Why Marga Ortigas' first novel is a parable
The ever overly inquisitive and tenacious Marga Ortigas (or so she’s told) has never been afraid to try out something new. Back when she was a few years old, her parents took her to a Japanese restaurant, and she was so fascinated by the chef using the misono grill, she put her tiny palm down on the grill.
“I spent the rest of the meal with my scalded hand in a bowl of ice,” she told Lifestyle. “But that didn’t put me off eating all this wonderful new food that was magically cooked by a shiny table.”
There was also an incident with an electric fan that was thankfully aborted by her father’s quick thinking.
Ortigas was still in college at Ateneo de Manila University when she became one of GMA 7’s three first newsbreak anchors. “I didn’t plan to become a journalist—but I followed the road that opened up, and took it one step at a time,” she said.
A full-time stint at GMA was followed by tours of duty with the Probe Team, CNN in London and Al Jazeera English. All this took her across Europe, Asia, the Middle East, the United States and Brazil. “It also took me to Iraq in the early days after ‘Shock and Awe,’ as it dealt with the fallout of the second Gulf War.”
It was yet another pioneering move to go from the ubiquitous CNN in 2015 to join the nascent Al Jazeera English, which people had been initially wary of.
“Trying to set up a bureau in Manila, what I kept getting—even from those in supposedly the most informed sectors—was: ‘What? Why would you join al-Qaida?’ I had to do a lot of explaining in those early days. But the birth of Al Jazeera English was big news in the industry and much anticipated in Europe, where I was living at the time, plus I knew the Al Jazeera Arabic team in Baghdad from my time there. So, I had faith in the channel, and the people we were with when it started.”

Data shown ::
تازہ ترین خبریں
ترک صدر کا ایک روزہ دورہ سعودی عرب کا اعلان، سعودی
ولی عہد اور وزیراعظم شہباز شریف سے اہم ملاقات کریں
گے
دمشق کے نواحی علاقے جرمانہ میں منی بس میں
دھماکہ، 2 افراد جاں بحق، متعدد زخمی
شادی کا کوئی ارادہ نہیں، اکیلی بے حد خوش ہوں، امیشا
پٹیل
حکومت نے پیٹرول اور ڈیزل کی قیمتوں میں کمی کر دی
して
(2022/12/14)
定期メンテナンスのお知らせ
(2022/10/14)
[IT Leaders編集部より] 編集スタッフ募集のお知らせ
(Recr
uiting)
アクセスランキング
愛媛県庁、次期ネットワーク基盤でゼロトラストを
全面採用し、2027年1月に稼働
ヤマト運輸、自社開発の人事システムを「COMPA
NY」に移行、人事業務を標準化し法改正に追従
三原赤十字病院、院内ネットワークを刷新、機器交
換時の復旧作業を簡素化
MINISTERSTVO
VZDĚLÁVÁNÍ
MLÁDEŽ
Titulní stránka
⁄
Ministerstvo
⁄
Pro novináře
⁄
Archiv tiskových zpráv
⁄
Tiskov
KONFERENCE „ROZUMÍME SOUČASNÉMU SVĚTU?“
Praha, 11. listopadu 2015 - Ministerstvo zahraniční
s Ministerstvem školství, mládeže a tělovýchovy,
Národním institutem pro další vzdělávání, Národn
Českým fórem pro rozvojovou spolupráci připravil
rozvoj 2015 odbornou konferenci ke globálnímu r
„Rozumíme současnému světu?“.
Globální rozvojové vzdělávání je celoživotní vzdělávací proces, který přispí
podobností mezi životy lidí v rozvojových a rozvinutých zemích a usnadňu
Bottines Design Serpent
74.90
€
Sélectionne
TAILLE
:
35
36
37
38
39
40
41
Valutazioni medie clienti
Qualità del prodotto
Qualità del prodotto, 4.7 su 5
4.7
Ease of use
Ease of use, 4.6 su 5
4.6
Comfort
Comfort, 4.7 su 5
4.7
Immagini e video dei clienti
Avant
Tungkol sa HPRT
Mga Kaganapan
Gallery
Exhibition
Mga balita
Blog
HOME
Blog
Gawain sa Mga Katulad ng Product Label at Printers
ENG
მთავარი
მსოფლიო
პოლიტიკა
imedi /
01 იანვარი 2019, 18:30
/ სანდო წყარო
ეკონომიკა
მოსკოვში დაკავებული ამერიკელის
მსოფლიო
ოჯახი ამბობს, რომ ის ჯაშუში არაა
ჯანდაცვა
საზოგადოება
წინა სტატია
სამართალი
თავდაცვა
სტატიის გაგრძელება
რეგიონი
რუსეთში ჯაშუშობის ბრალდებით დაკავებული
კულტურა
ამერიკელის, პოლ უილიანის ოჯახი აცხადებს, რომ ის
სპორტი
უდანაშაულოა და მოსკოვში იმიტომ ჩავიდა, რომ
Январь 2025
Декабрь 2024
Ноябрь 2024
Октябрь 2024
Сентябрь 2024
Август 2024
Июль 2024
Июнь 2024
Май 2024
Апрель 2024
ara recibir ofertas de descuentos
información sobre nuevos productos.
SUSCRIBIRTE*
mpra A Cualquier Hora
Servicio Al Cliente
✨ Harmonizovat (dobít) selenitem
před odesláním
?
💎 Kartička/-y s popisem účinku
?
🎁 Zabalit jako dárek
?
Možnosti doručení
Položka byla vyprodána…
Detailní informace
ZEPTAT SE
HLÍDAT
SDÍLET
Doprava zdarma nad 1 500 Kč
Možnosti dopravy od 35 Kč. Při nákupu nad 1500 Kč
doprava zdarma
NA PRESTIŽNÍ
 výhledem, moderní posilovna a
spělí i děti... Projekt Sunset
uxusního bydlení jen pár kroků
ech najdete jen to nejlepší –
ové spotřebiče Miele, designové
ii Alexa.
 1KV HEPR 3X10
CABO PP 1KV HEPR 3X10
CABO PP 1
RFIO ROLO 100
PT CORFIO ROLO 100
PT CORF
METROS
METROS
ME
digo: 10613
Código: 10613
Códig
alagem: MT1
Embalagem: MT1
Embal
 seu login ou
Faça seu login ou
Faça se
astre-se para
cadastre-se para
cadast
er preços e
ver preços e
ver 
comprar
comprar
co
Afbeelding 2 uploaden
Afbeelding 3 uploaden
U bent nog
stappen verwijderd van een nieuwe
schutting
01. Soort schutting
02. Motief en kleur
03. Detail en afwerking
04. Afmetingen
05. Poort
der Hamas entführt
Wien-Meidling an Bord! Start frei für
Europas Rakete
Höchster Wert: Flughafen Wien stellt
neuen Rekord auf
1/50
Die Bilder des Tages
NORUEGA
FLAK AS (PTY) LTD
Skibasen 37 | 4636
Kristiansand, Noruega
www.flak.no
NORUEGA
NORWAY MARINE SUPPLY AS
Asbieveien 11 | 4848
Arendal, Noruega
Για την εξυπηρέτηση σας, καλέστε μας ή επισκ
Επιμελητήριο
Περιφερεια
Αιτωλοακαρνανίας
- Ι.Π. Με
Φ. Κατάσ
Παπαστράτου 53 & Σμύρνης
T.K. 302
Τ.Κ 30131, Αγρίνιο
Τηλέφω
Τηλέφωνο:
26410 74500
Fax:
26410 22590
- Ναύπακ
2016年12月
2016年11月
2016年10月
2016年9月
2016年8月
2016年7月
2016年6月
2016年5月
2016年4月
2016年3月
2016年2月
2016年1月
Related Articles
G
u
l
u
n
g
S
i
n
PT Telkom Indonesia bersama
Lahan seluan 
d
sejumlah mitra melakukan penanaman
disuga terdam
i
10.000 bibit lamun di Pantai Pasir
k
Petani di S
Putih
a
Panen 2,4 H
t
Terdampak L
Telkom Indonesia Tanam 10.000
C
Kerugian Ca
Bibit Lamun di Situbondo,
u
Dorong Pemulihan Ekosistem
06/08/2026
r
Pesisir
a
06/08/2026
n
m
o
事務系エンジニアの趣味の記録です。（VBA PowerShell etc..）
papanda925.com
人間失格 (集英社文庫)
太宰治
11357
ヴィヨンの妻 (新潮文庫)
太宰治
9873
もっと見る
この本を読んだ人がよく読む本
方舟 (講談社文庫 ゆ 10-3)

Directions for this task ::
From the Marga Ortigas profile, reproduce the stretch from "It was yet another" through "initially wary of." word for word.

Your solution ::
It was yet another pioneering move to go from the ubiquitous CNN in 2015 to join the nascent Al Jazeera English, which people had been initially wary of.